Identify every line in the records that contains the word "öğrenmek" and copy each of those lines.

==*==

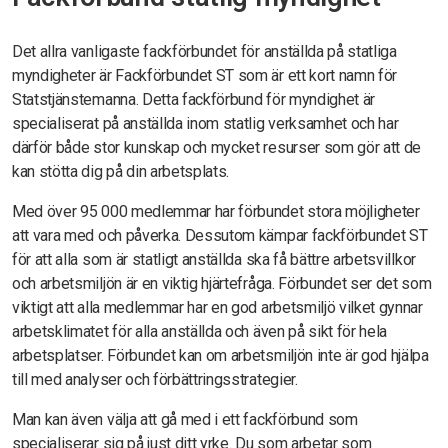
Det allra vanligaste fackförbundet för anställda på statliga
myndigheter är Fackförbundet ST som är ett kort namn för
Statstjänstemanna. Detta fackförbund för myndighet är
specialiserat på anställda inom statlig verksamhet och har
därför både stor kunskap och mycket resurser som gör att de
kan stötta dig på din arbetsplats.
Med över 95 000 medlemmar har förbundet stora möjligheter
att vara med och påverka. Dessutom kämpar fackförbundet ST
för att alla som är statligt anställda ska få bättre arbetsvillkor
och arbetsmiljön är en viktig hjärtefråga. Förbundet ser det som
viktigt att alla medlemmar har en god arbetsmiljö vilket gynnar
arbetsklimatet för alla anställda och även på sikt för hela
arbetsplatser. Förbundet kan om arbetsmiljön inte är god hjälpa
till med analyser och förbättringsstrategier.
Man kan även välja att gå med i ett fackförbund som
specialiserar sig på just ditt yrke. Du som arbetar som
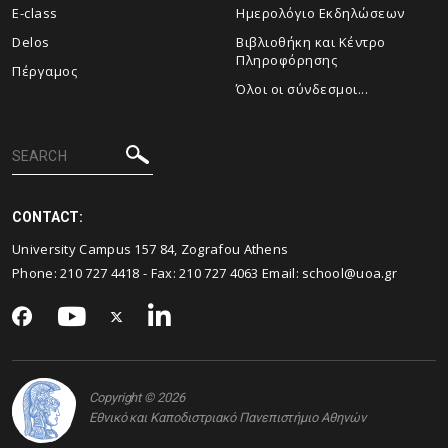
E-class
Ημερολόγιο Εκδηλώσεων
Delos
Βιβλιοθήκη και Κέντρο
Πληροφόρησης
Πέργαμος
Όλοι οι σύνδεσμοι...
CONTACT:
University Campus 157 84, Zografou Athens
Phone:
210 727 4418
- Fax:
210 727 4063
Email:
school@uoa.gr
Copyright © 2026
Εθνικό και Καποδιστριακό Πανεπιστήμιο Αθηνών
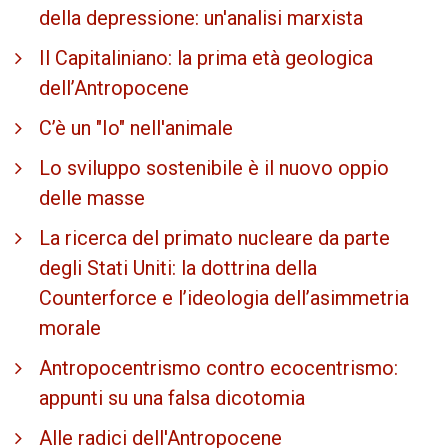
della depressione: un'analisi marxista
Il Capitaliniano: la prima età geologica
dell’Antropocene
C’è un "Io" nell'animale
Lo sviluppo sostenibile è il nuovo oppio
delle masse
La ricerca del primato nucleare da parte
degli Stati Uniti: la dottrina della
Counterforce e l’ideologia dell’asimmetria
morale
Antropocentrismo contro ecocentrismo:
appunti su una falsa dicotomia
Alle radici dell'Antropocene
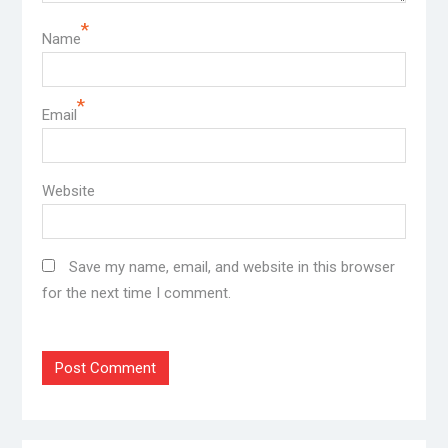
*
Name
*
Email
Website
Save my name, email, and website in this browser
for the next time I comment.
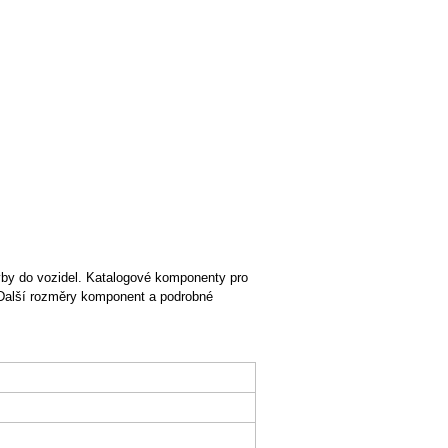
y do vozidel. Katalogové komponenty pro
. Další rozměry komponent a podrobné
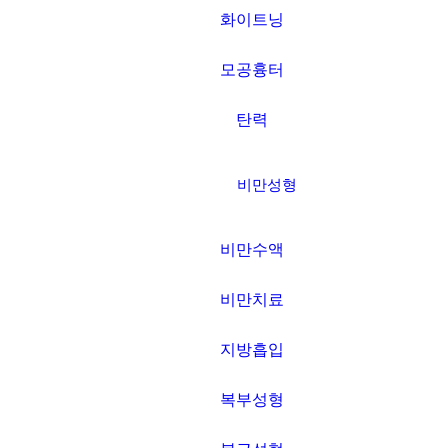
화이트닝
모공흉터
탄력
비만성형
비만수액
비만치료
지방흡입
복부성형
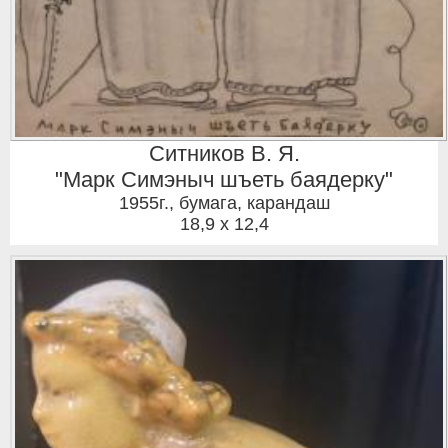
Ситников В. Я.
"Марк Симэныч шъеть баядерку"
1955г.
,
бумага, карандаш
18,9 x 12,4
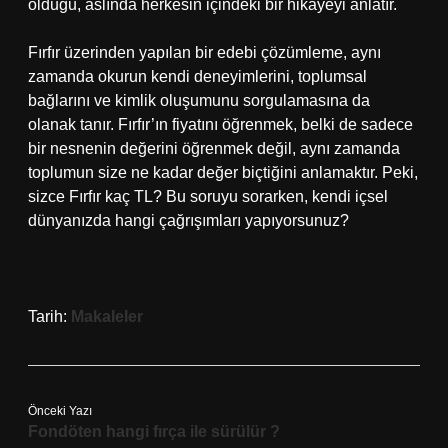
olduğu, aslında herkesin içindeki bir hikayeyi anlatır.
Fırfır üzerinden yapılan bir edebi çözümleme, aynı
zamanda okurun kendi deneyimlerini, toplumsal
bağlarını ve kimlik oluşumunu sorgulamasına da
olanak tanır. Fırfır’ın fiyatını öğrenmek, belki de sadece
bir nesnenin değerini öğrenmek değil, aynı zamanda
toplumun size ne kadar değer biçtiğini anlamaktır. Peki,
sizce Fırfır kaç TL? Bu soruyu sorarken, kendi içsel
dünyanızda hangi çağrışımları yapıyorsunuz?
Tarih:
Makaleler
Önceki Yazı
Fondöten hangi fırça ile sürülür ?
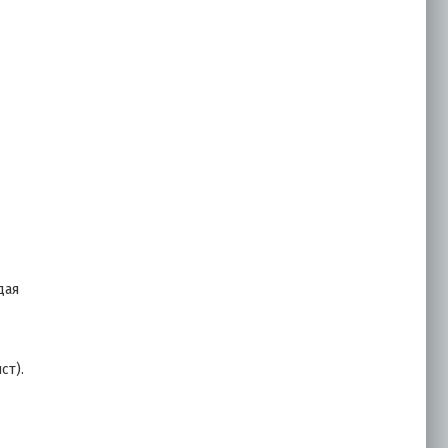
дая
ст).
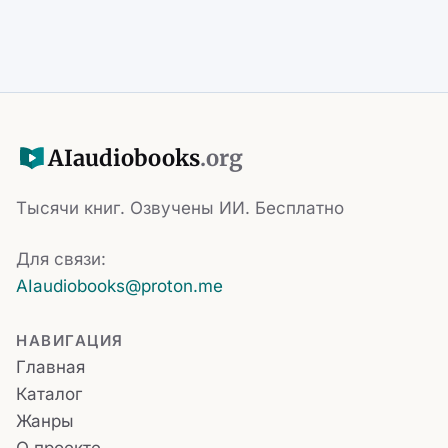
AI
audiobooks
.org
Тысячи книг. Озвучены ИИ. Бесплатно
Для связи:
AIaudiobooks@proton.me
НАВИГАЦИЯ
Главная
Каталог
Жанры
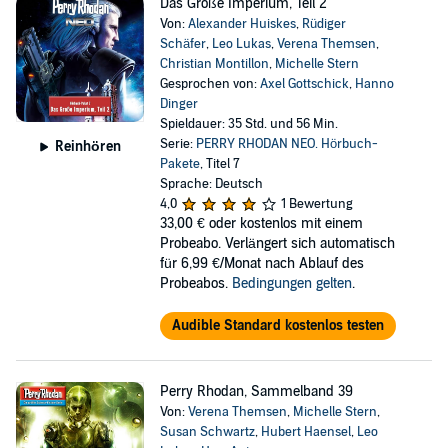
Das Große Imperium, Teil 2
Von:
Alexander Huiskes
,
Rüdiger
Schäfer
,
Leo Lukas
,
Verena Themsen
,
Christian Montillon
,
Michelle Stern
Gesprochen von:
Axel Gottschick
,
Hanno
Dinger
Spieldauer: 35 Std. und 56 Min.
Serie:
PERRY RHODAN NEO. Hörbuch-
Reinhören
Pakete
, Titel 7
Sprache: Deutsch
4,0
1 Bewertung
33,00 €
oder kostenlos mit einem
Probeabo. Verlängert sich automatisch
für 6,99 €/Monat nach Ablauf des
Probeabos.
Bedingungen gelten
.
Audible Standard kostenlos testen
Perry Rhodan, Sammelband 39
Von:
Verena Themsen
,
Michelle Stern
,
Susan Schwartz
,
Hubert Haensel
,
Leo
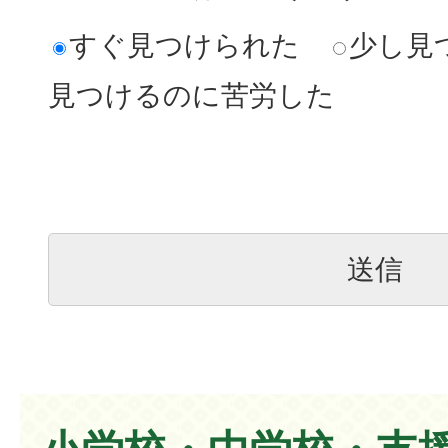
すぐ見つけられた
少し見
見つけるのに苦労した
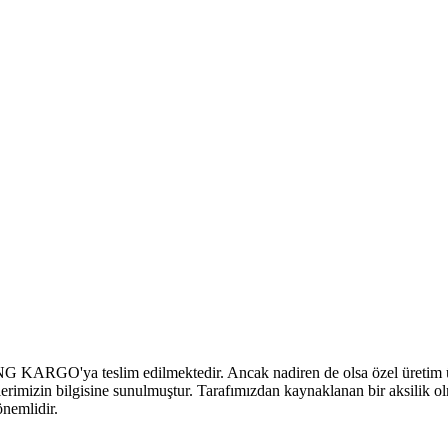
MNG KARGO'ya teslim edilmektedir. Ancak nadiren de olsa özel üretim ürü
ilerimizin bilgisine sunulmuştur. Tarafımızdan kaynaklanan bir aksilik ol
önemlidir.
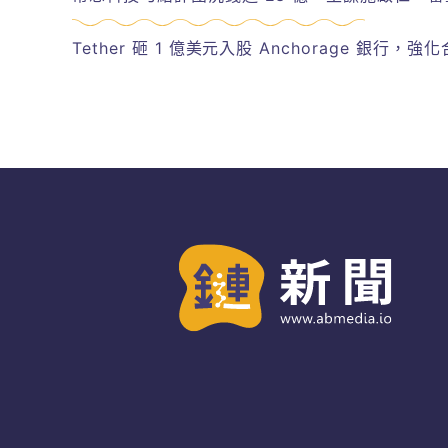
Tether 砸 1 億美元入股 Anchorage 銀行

==*==

**FINAL ANSWER**
olanak tanır. Fırfır’ın fiyatını öğrenmek, belki de sadece
bir nesnenin değerini öğrenmek değil, aynı zamanda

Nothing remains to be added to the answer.